- Abbreviation: KDU
- Leader: Josef Bartončík
- Founded: 1990
- Dissolved: 1992
- Succeeded by: KDU–ČSL
- Ideology: Christian democracy
- Member parties: Czechoslovak People's Party; Christian Democratic Party; Free Peasant Party; Association of Czechoslovak Entrepreneurs; Moravian Civic Movement; Club of Pensioners;

= Christian and Democratic Union =

The Christian and Democratic Union was a political alliance in Czechoslovakia.

==History==
The alliance was formed prior to the 1990 elections by the Czechoslovak People's Party, the Christian Democratic Party, the Free Peasant Party, the Association of Czechoslovak Entrepreneurs, the Moravian Civic Movement and the Club of Pensioners.

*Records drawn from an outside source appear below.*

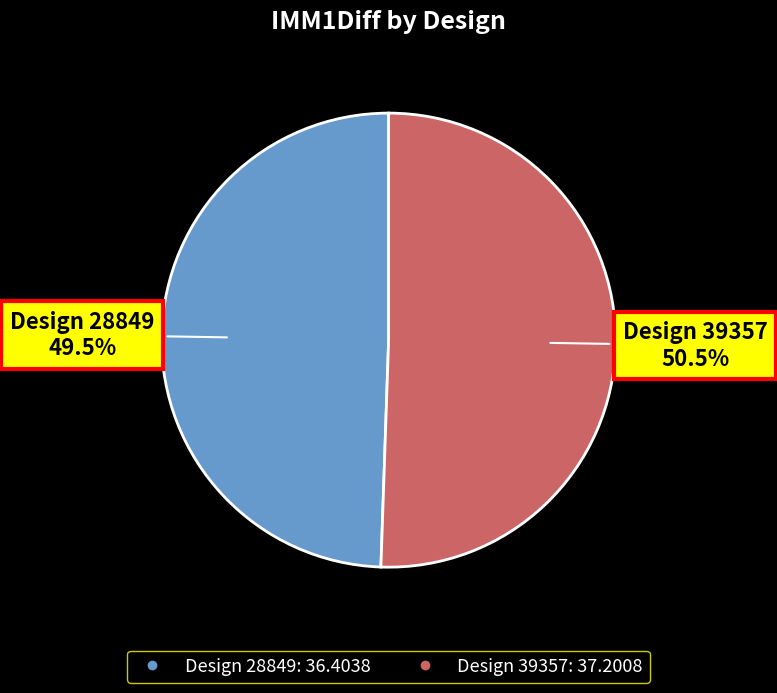

How many segments does this pie chart have?

2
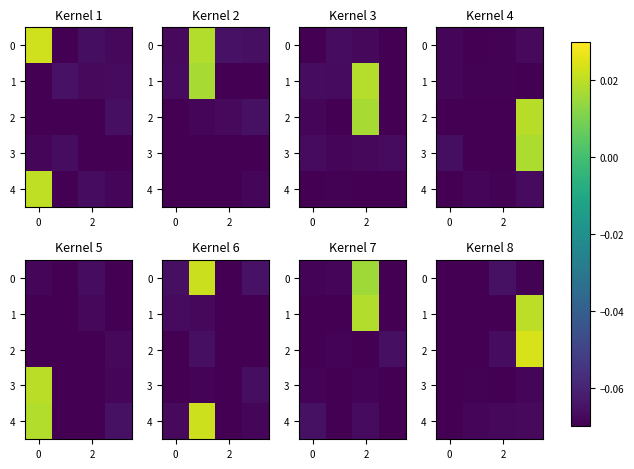

Is the value of 0 at 2 greater than the value of 1 at 2?

Yes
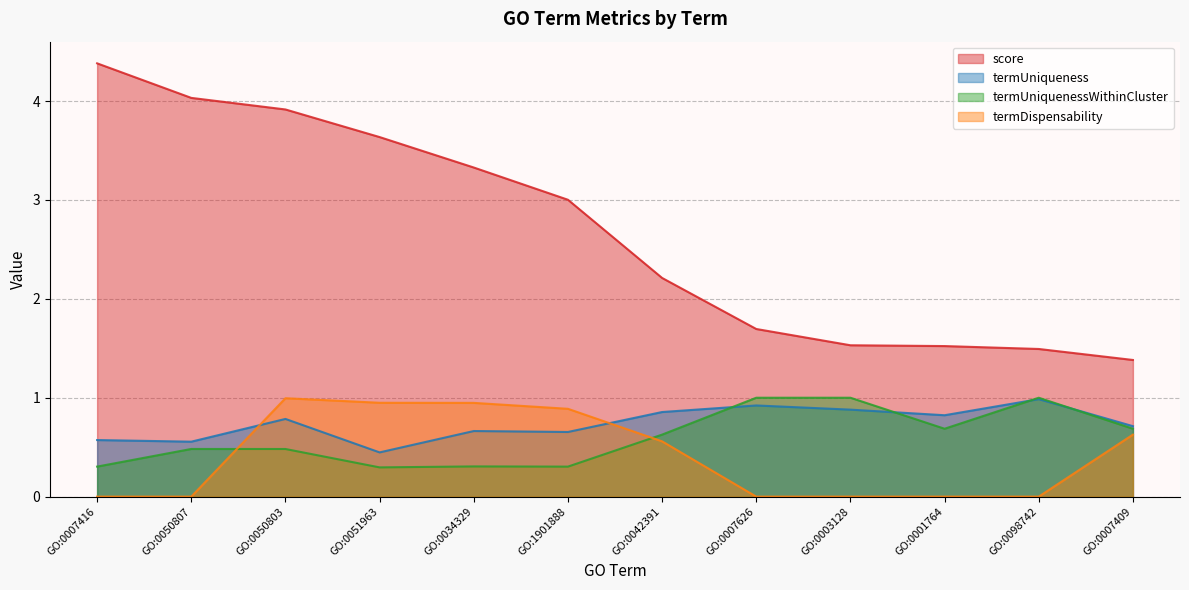

At how many categories does at least one series exceed 3?

6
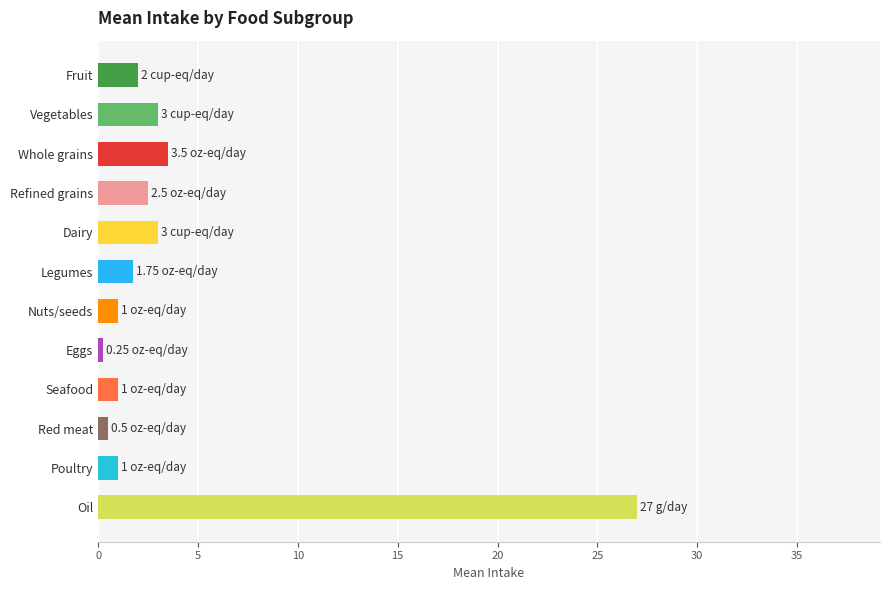

Between Refined grains and Red meat, which is larger?

Refined grains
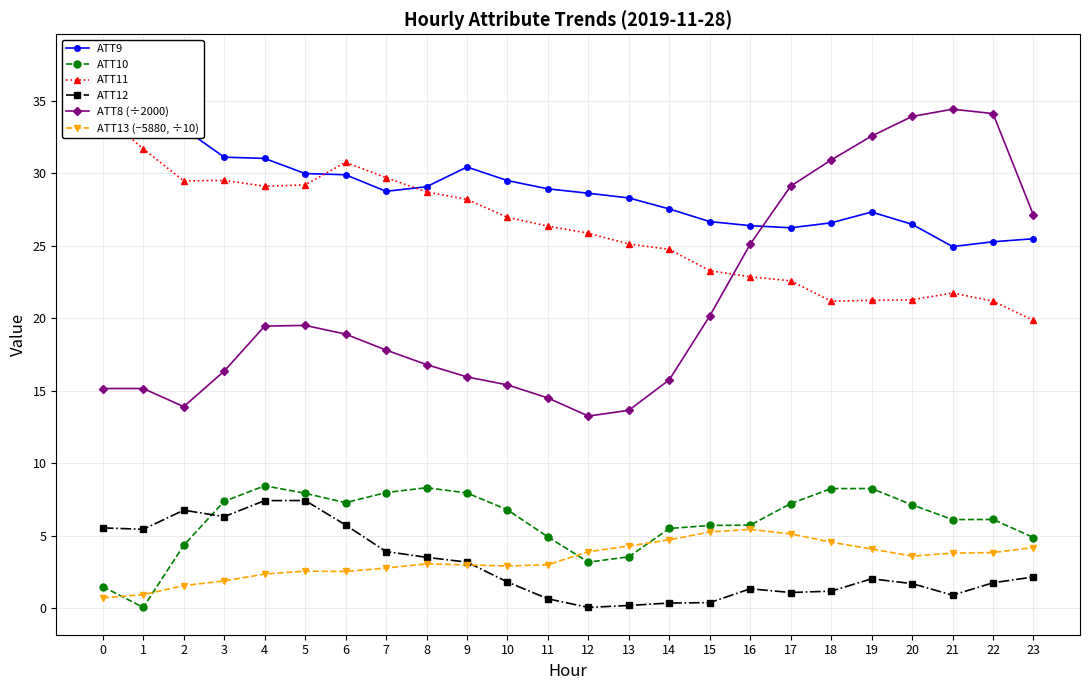

What is the approximate value of ATT9 at 20?

26.5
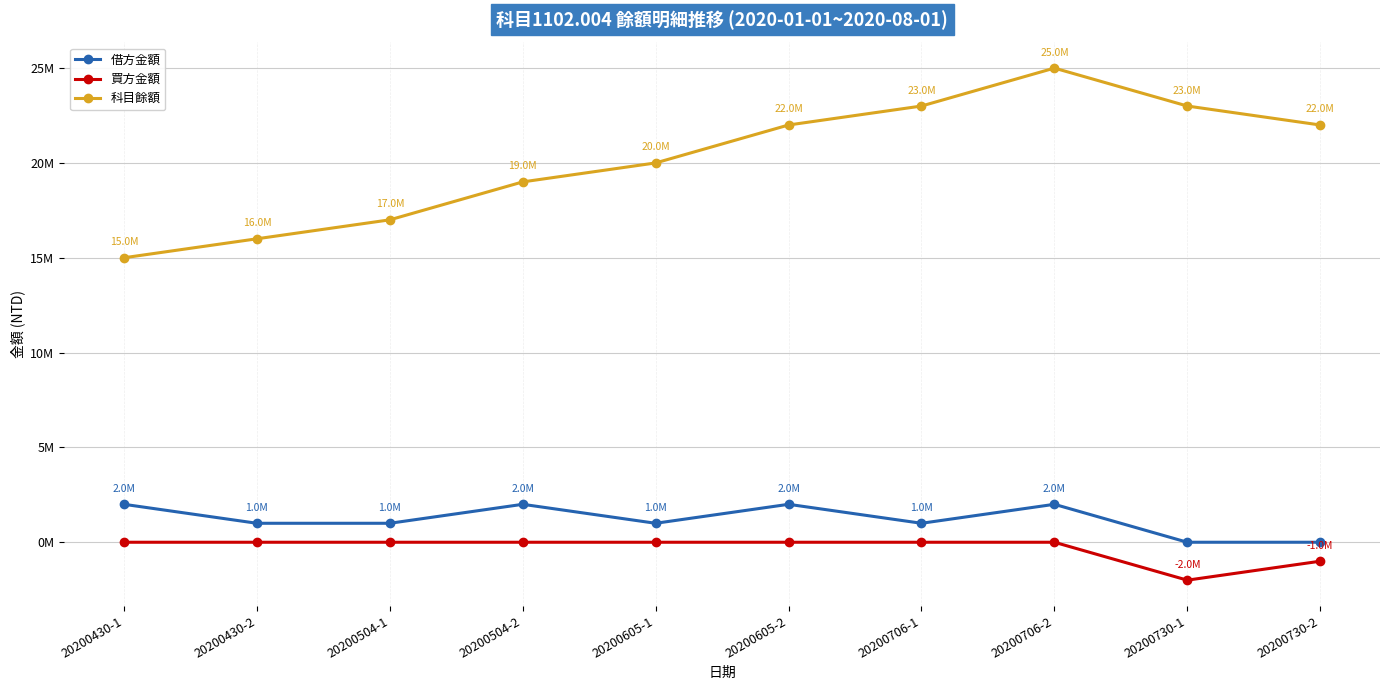

What are all the series names shown in the legend?

借方金額, 買方金額, 科目餘額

In the elections to the Czechoslovak Federal Assembly it won nine seats in the Chamber of the People and six in the Chamber of the Nations. In the elections to the National Council of the Czech Republic the party won 20 seats.

The alliance was dissolved before the 1992 elections; the Christian Democratic Party ran in an alliance with the Civic Democratic Party and the other parties ran alone. The Czechoslovak People's Party itself renamed as the Christian and Democratic Union – Czechoslovak People's Party.